Will Smith has been in line to play the title role from the very start. But when the project was first mooted, it was going to be a Tony Scott movie: now it’s a Michael Mann film. That’s quite a difference. Mann has never been a director to be content with ‘just’ telling the story - as witness his most recent flick, The Insider. So the change of helm suggests that the Ali biopic would become an epic saga of 20th-century America, rather than just the life of a boxer with some good fight scenes in it - more Malcolm X than Somebody Up There Likes Me, in other words.
The problem was cost. You may think $105 million would about do it (it would, after all, do most things). But then you have to factor in Smith’s share of the purse (a reported 20% of the gross in addition to an upfront fee of $20 million). So, earlier in the year, with Mann refusing to trim and Sony refusing to pony up more, the whole thing looked like it was on the ropes. Then both sides did some nifty last-minute footwork and, by late October, all of a sudden there was a deal.
Mann and his producer, Jon Peters, would put up guarantees against any cost overruns; foreign partner Initial Entertainment Group - which has also part-funded such big-budget, name-director projects as Martin Scorsese’s Gangs of New York and Steven Soderbergh’s Traffic - would put up a big chunk of the money.
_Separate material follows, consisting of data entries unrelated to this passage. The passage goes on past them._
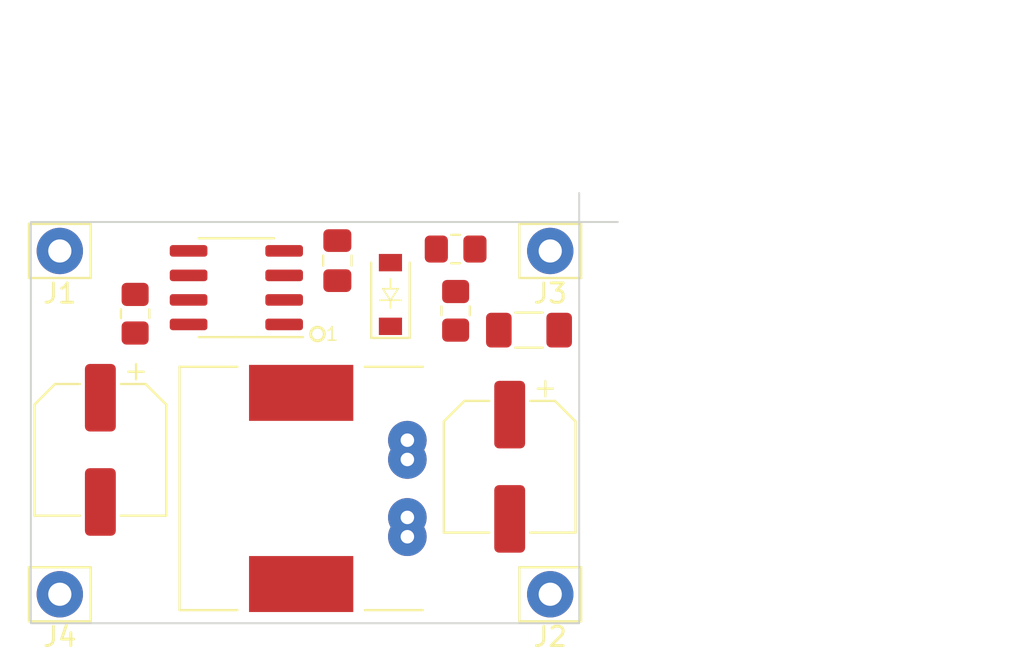
<source format=kicad_pcb>
(kicad_pcb (version 20211014) (generator pcbnew)

  (general
    (thickness 1.6)
  )

  (paper "A4")
  (layers
    (0 "F.Cu" signal)
    (31 "B.Cu" signal)
    (32 "B.Adhes" user "B.Adhesive")
    (33 "F.Adhes" user "F.Adhesive")
    (34 "B.Paste" user)
    (35 "F.Paste" user)
    (36 "B.SilkS" user "B.Silkscreen")
    (37 "F.SilkS" user "F.Silkscreen")
    (38 "B.Mask" user)
    (39 "F.Mask" user)
    (40 "Dwgs.User" user "User.Drawings")
    (41 "Cmts.User" user "User.Comments")
    (42 "Eco1.User" user "User.Eco1")
    (43 "Eco2.User" user "User.Eco2")
    (44 "Edge.Cuts" user)
    (45 "Margin" user)
    (46 "B.CrtYd" user "B.Courtyard")
    (47 "F.CrtYd" user "F.Courtyard")
    (48 "B.Fab" user)
    (49 "F.Fab" user)
    (50 "User.1" user)
    (51 "User.2" user)
    (52 "User.3" user)
    (53 "User.4" user)
    (54 "User.5" user)
    (55 "User.6" user)
    (56 "User.7" user)
    (57 "User.8" user)
    (58 "User.9" user)
  )

  (setup
    (stackup
      (layer "F.SilkS" (type "Top Silk Screen"))
      (layer "F.Paste" (type "Top Solder Paste"))
      (layer "F.Mask" (type "Top Solder Mask") (thickness 0.01))
      (layer "F.Cu" (type "copper") (thickness 0.035))
      (layer "dielectric 1" (type "core") (thickness 1.51) (material "FR4") (epsilon_r 4.5) (loss_tangent 0.02))
      (layer "B.Cu" (type "copper") (thickness 0.035))
      (layer "B.Mask" (type "Bottom Solder Mask") (thickness 0.01))
      (layer "B.Paste" (type "Bottom Solder Paste"))
      (layer "B.SilkS" (type "Bottom Silk Screen"))
      (copper_finish "None")
      (dielectric_constraints no)
    )
    (pad_to_mask_clearance 0)
    (grid_origin 76.35 46.54)
    (pcbplotparams
      (layerselection 0x00010fc_ffffffff)
      (disableapertmacros false)
      (usegerberextensions true)
      (usegerberattributes true)
      (usegerberadvancedattributes true)
      (creategerberjobfile false)
      (svguseinch false)
      (svgprecision 6)
      (excludeedgelayer true)
      (plotframeref false)
      (viasonmask false)
      (mode 1)
      (useauxorigin true)
      (hpglpennumber 1)
      (hpglpenspeed 20)
      (hpglpendiameter 15.000000)
      (dxfpolygonmode true)
      (dxfimperialunits true)
      (dxfusepcbnewfont true)
      (psnegative false)
      (psa4output false)
      (plotreference true)
      (plotvalue true)
      (plotinvisibletext false)
      (sketchpadsonfab false)
      (subtractmaskfromsilk false)
      (outputformat 1)
      (mirror false)
      (drillshape 0)
      (scaleselection 1)
      (outputdirectory "./gerber")
    )
  )

  (net 0 "")
  (net 1 "GND")
  (net 2 "Net-(Ct1-Pad1)")
  (net 3 "Net-(D1-Pad1)")
  (net 4 "/In")
  (net 5 "/Vout")
  (net 6 "/Vfeedback")
  (net 7 "/Sense")

  (footprint "Connector_Pin:Pin_D1.2mm_L10.2mm_W2.9mm_FlatFork" (layer "F.Cu") (at 77.85 48.04))

  (footprint "Capacitor_SMD:CP_Elec_6.3x7.7" (layer "F.Cu") (at 101.15 59.216 -90))

  (footprint "Diode_SMD:D_SOD-123" (layer "F.Cu") (at 94.974 50.294 90))

  (footprint "Connector_Pin:Pin_D1.2mm_L10.2mm_W2.9mm_FlatFork" (layer "F.Cu") (at 77.85 65.82))

  (footprint "Capacitor_SMD:C_0805_2012Metric_Pad1.18x1.45mm_HandSolder" (layer "F.Cu") (at 92.224 48.54 90))

  (footprint "Connector_Pin:Pin_D1.2mm_L10.2mm_W2.9mm_FlatFork" (layer "F.Cu") (at 103.25 65.82))

  (footprint "Capacitor_SMD:CP_Elec_6.3x7.7" (layer "F.Cu") (at 79.95 58.34 -90))

  (footprint "Capacitor_SMD:C_1206_3216Metric_Pad1.33x1.80mm_HandSolder" (layer "F.Cu") (at 102.15 52.14))

  (footprint "Resistor_SMD:R_0805_2012Metric_Pad1.20x1.40mm_HandSolder" (layer "F.Cu") (at 98.35 51.14 90))

  (footprint "mc34063-power-inductor:mc34063-power-inductor" (layer "F.Cu") (at 90.35 60.34 -90))

  (footprint "Package_SO:SOIC-8_3.9x4.9mm_P1.27mm" (layer "F.Cu") (at 86.994 49.94 180))

  (footprint "Resistor_SMD:R_0805_2012Metric_Pad1.20x1.40mm_HandSolder" (layer "F.Cu") (at 98.35 47.94 180))

  (footprint "Connector_Pin:Pin_D1.2mm_L10.2mm_W2.9mm_FlatFork" (layer "F.Cu") (at 103.25 48.04))

  (footprint "Resistor_SMD:R_0805_2012Metric_Pad1.20x1.40mm_HandSolder" (layer "F.Cu") (at 81.75 51.29 -90))

  (gr_line (start 94.974 50.594) (end 94.974 50.994) (layer "F.SilkS") (width 0.08) (tstamp 6fe639c4-7bf2-44d9-a2b9-52ddd0554553))
  (gr_line (start 95.374 49.994) (end 94.974 50.594) (layer "F.SilkS") (width 0.08) (tstamp 749abeff-ec31-4f4f-a947-12d17fb1839e))
  (gr_line (start 94.574 49.994) (end 95.374 49.994) (layer "F.SilkS") (width 0.08) (tstamp 7544be71-560f-40b4-8ddc-162948b791b9))
  (gr_line (start 94.974 49.494) (end 94.974 49.994) (layer "F.SilkS") (width 0.08) (tstamp 91c740f5-cdd6-4378-9faa-9be4432c59d3))
  (gr_circle (center 91.196447 52.34) (end 91.446447 52.59) (layer "F.SilkS") (width 0.15) (fill none) (tstamp 935fa186-b4ea-468d-b5cb-6832464e18b8))
  (gr_line (start 94.424 50.594) (end 95.524 50.594) (layer "F.SilkS") (width 0.08) (tstamp 9a3e089d-4dbd-404c-8712-11ba86ba8aeb))
  (gr_line (start 94.974 50.594) (end 94.574 49.994) (layer "F.SilkS") (width 0.08) (tstamp afcfaed4-3fd1-4c01-83af-03ef253bad18))
  (gr_line (start 104.75 46.54) (end 106.75 46.54) (layer "Edge.Cuts") (width 0.1) (tstamp 94267a13-fcc0-4bcd-b845-ecf079746e81))
  (gr_line (start 104.75 46.54) (end 104.75 45.04) (layer "Edge.Cuts") (width 0.1) (tstamp b51d8cf0-193e-40f7-b418-4cb32f84e64e))
  (gr_rect (start 104.75 67.32) (end 76.35 46.54) (layer "Edge.Cuts") (width 0.1) (fill none) (tstamp fe225f18-8f0e-4c3b-ba6e-eab7dda7a39c))
  (gr_text "1" (at 91.95 52.34) (layer "F.SilkS") (tstamp ea764554-2d41-41a3-bbcb-fe74e4ca55fd)
    (effects (font (size 0.7 0.7) (thickness 0.08)))
  )
  (gr_text "add pads for pcb TH mounting\nadd silkscreens\nremove silk from connectors and screw holes" (at 92.5 37.5) (layer "Dwgs.User") (tstamp 8882360e-3f3a-4a8d-9a43-af69c546357a)
    (effects (font (size 1 1) (thickness 0.15)) (justify left))
  )

  (group "" (id 08466d5a-0bba-4de7-bf56-71e208b8c5e6)
    (members
      6fe639c4-7bf2-44d9-a2b9-52ddd0554553
      749abeff-ec31-4f4f-a947-12d17fb1839e
      7544be71-560f-40b4-8ddc-162948b791b9
      91c740f5-cdd6-4378-9faa-9be4432c59d3
      9a3e089d-4dbd-404c-8712-11ba86ba8aeb
      afcfaed4-3fd1-4c01-83af-03ef253bad18
    )
  )
)

</source>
But exactly how much they would put up continued to be discussed right down to the final signing. After all, while IEG has only got one Will Smith movie on which to recoup, Sony has two: by the time the actor dons his boxing gloves, he will already have completed Men in Black 2. And that, I’m sure we’ll all agree, is a somewhat less risky proposition.
Finally, in early November, additional cast members began to come aboard. Mario Van Peebles was cast as Malcolm X, who became the fighter’s spiritual adviser and supervised his conversion to Islam (which is when he changed his name from Cassius Clay). A little later, Van Peebles was joined by Jamie Foxx and Jeffrey Wright. But no start date has yet been set: I’ll be sure to tell you when it is.
 Jonathan Demme (right) is finally going ahead with his Charade remake (now called The Truth About Charlie) with Mark Wahlberg and Thandie Newton.
Smith has, however, dropped out of Jonathan Demme’s remake of Stanley Donen’s Charade. You may remember we mentioned that project on these pages exactly a year ago. But, hey, this is Hollywood, where a year in development is as insignificant as a booking in a restaurant if someone more important shows up. And anyway, things are definitely progressing: the film now has (1) a title: The Truth About Charlie; (2) a start date: “this spring” (is that specific enough for you?); and (3) a couple of new cast members.
The original version had Audrey Hepburn as a woman whose husband is murdered in Paris. She finds herself being chased by four sinister individuals (James Coburn in a corduroy suit was the most memorable of the original bunch) until she is rescued by a charming stranger (Cary Grant - who else?).
The Hepburn part now looks like being played by Thandie Newton, with Mark Wahlberg in the Grant role. Production could start as soon as Wahlberg (like half of Hollywood) finishes work on Tim Burton’s remake of Planet of the Apes.